BEGIN
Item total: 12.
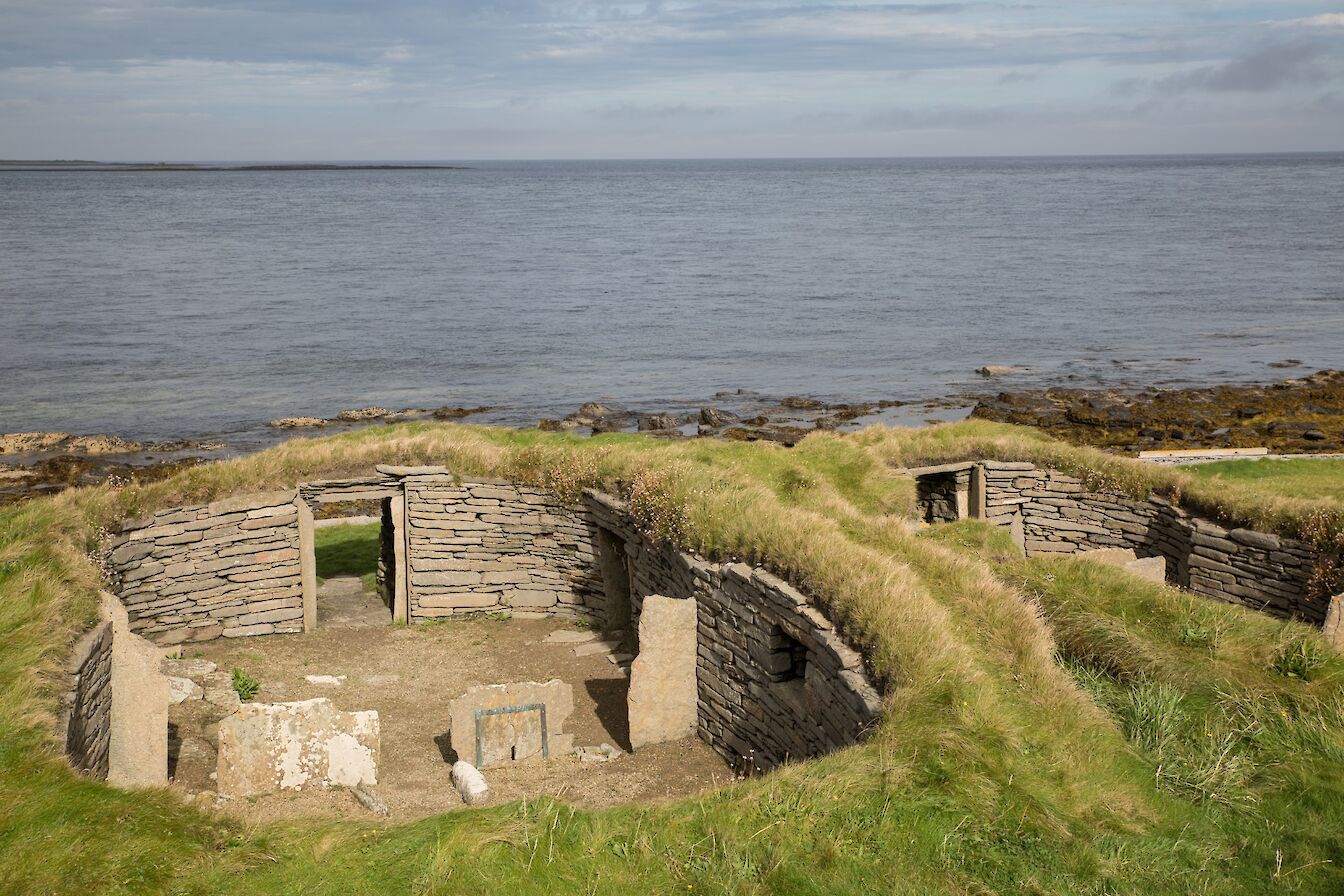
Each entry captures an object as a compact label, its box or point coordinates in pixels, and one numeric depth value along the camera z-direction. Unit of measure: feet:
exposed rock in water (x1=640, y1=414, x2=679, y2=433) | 112.06
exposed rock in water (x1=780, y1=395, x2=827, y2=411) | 121.49
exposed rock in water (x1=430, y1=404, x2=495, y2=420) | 118.21
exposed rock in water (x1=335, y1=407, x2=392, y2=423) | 116.67
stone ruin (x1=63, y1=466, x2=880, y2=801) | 36.96
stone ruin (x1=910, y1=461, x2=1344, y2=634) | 49.90
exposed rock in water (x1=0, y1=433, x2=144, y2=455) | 103.86
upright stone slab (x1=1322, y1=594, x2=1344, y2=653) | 40.57
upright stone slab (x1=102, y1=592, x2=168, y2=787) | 38.01
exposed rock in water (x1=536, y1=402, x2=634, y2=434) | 111.55
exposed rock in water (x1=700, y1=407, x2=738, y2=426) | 113.39
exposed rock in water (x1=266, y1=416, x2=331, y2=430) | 114.21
END
What is needed ->
From the line with "exposed rock in water (x1=536, y1=402, x2=634, y2=434)" through the last line of the records, set down every line exactly as written and leave out all others.

Result of this exercise ->
exposed rock in water (x1=536, y1=402, x2=634, y2=434) | 111.55
exposed rock in water (x1=700, y1=407, x2=738, y2=426) | 113.39
exposed rock in water (x1=266, y1=416, x2=331, y2=430) | 114.21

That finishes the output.